The Territories: Northern Territory and Australian Capital Territory
The Territories are characterised by substantial volatility compared to the States, with a shallower market and more contingency upon government (military in Darwin, Federal administration in Canberra). The Northern Territory saw growth flip from -3.65% to 9.21% yearly State Final Demand growth, while the Australian Capital Territory saw growth moderate from 8.54% yearly to 1.73%.
Figure 10: The Northern Territory saw growth return after a short mild decline, while the Australian Capital Territory's growth moderated.
The Northern Territory’s growth was underwritten by government consumption and investment, which spiked sharply against moderately stable other factors. On the other hand, the ACT’s growth factors largely mirrored those of South Australia and the major States, however, with growth roughly equally underwritten by stimulus through household and government consumption.
Figure 11: The Northern Territory's growth was underwritten by government investment and (spiking) consumption, while the ACT’s growth was underwritten by stimulus working through both government and household consumption.
Conclusion
Growth of the overall Australian economy moderated over the March quarter following a strong recovery from lockdowns in response to the Delta variant. The moderation was due to a resurgence of imports, with the domestic economy still otherwise strong due to the ongoing effects of government stimulus. Growth in State Final Demand in the Major States (NSW & VIC) particularly offset negative growth contributed by the international sector.
Across the Federation, there were divergent results within the overall moderation:
Major States: Growth moderated in New South Wales and Victoria following the recovery from Delta variant restrictions, with Victoria seeing the lesser recovery and lesser moderation. In both states, household consumption was the primary driver of growth (unwinding JobKeeper savings) with government consumption coming in second.
Resource States: State Final Demand growth strengthened in Queensland and Western Australia, with Western Australia picking up to even stronger growth than Queensland. State governments appear to be making hay while the resource boom shines, with growth underwritten particularly by government consumption.
Festival States: Growth improved in South Australia and Tasmania, however, in Tasmania this meant a moderation of the State Final Demand recession. Improvement was underwritten by stimulus in both states, but the dependence was greater in Tasmania where government consumption is the primary driver of growth.
Territories: The Northern Territory saw growth return after a short decline, while the ACT’s growth moderated. In the Northern Territory this growth was underwritten by government investment and spiking government consumption, while the ACT’s growth was underwritten by more broad factors working through government and household consumption.

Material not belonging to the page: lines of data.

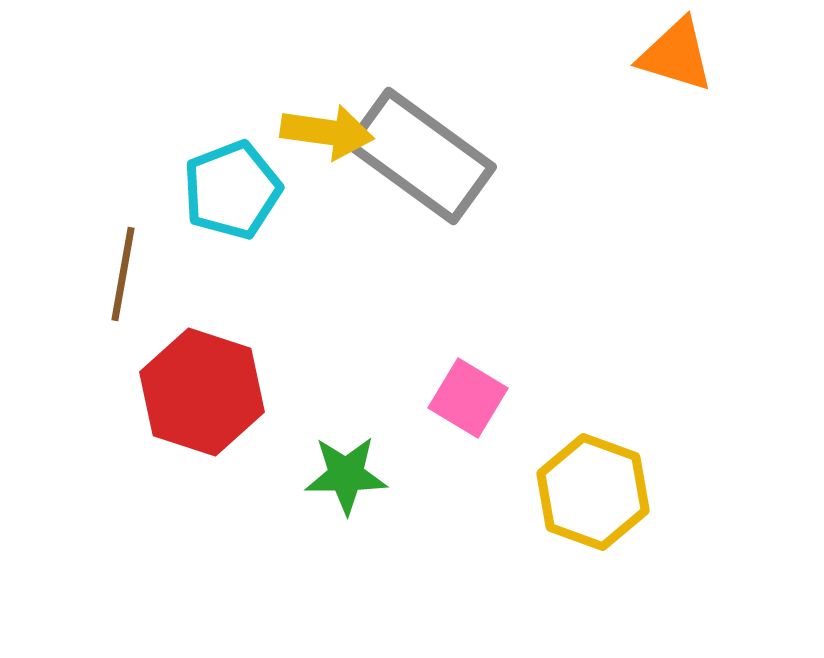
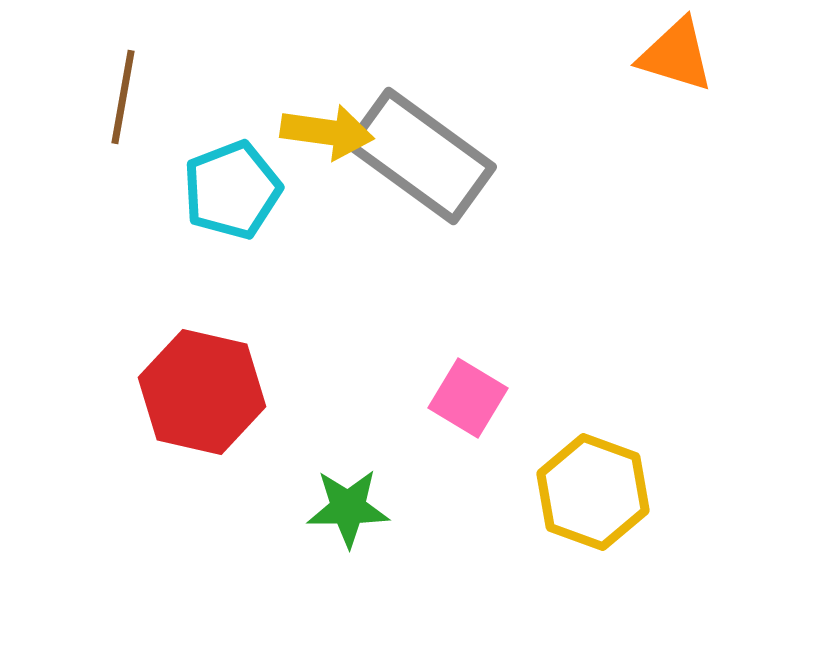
brown line: moved 177 px up
red hexagon: rotated 5 degrees counterclockwise
green star: moved 2 px right, 33 px down
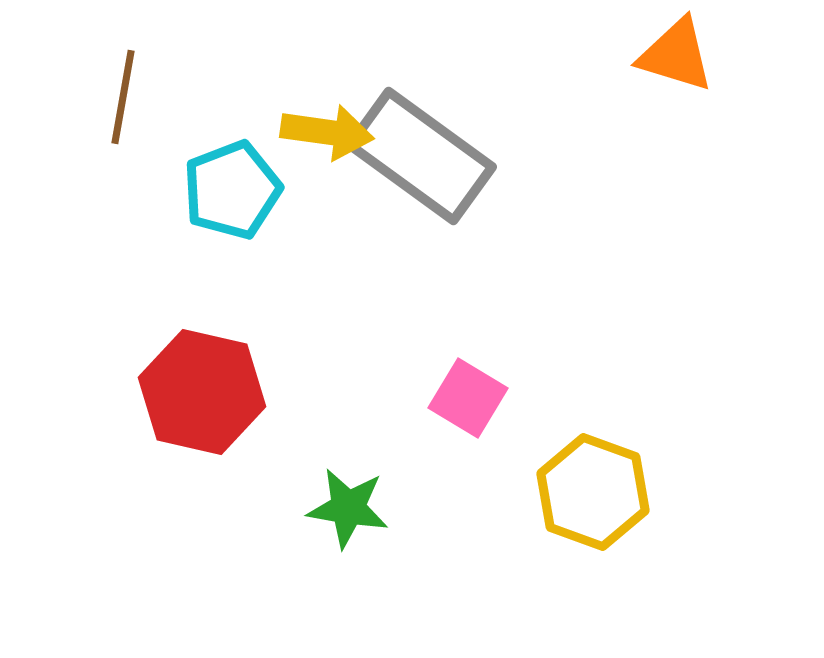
green star: rotated 10 degrees clockwise
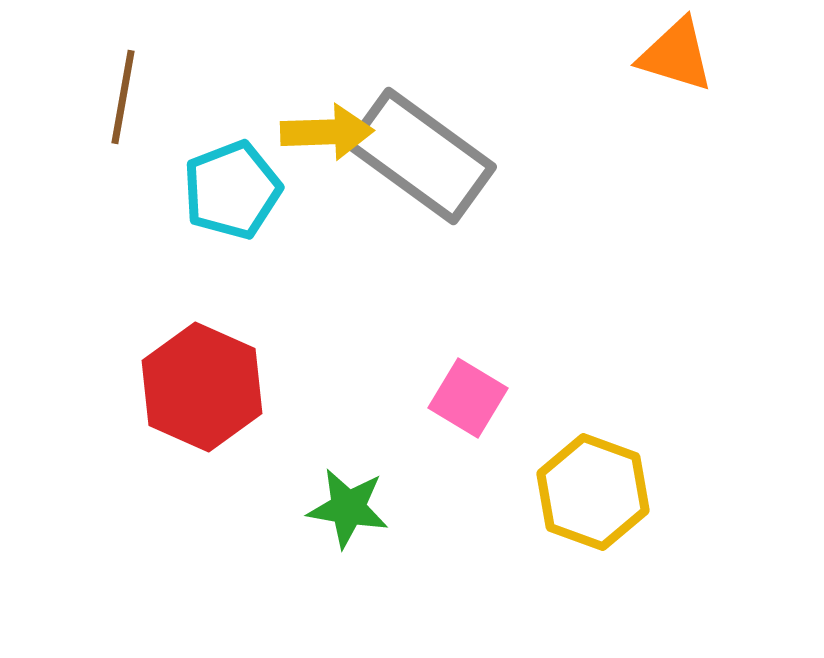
yellow arrow: rotated 10 degrees counterclockwise
red hexagon: moved 5 px up; rotated 11 degrees clockwise
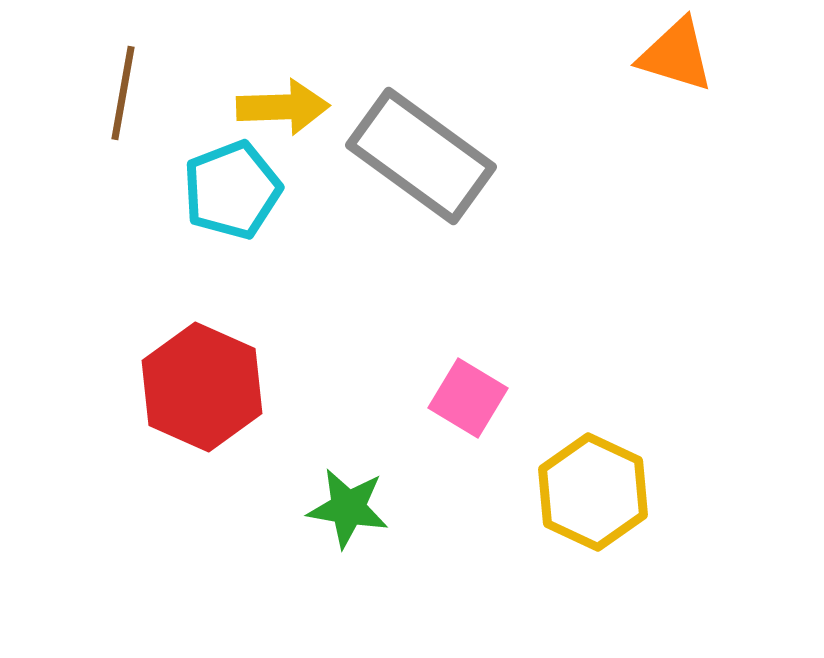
brown line: moved 4 px up
yellow arrow: moved 44 px left, 25 px up
yellow hexagon: rotated 5 degrees clockwise
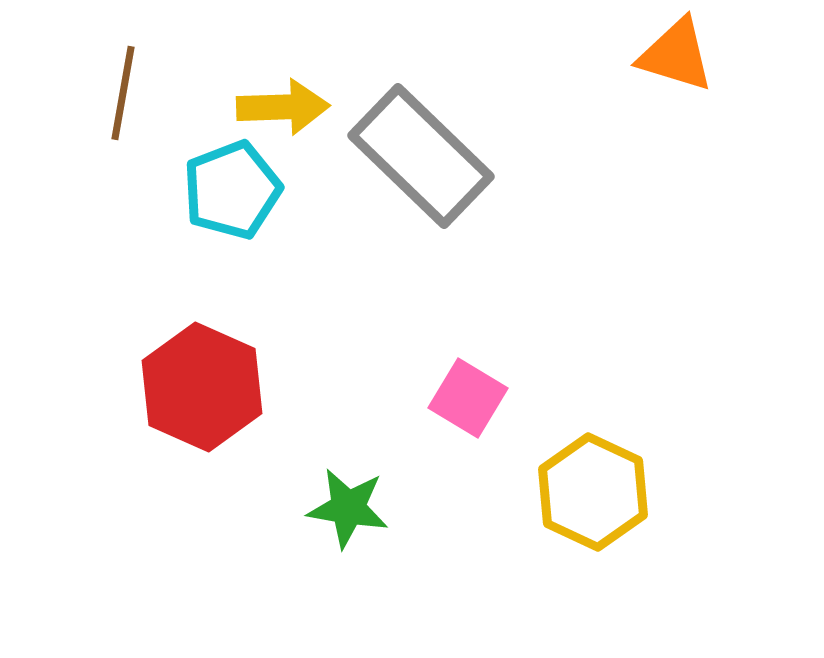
gray rectangle: rotated 8 degrees clockwise
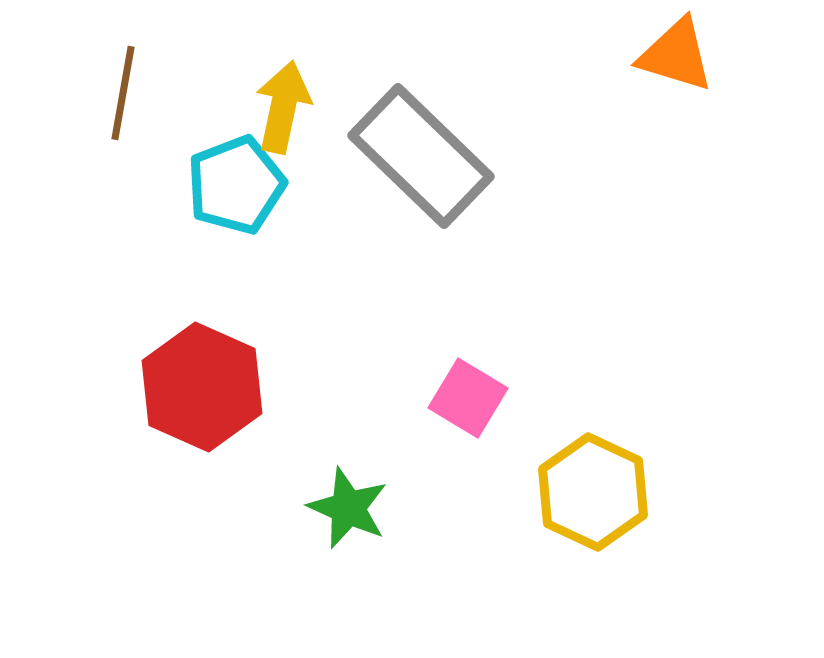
yellow arrow: rotated 76 degrees counterclockwise
cyan pentagon: moved 4 px right, 5 px up
green star: rotated 14 degrees clockwise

The key theme across the economy is that volumetric, real growth continues to be underwritten by stimulus working through household and government consumption.
This key theme is stronger in Queensland and Western Australia where government consumption is the primary driver underwriting State Final Demand Growth, and it is stronger again in Tasmania and the Northern Territory where it is largely alone countervailing a State Final Demand recession. In the Major States, South Australia and the ACT, State Final Demand growth is a more broad-based, with household consumption (albeit stimulated) the primary driver of growth.
We are likely to see further moderation of growth as stimulus unwinds. And of the eight economies across the Federation, the Resource States are the most vulnerable to a downturn in commodity prices as their state budgets are underwritten by the boom.
The views expressed in this note are those of the author alone and in no way reflect the views of his employer or any other party.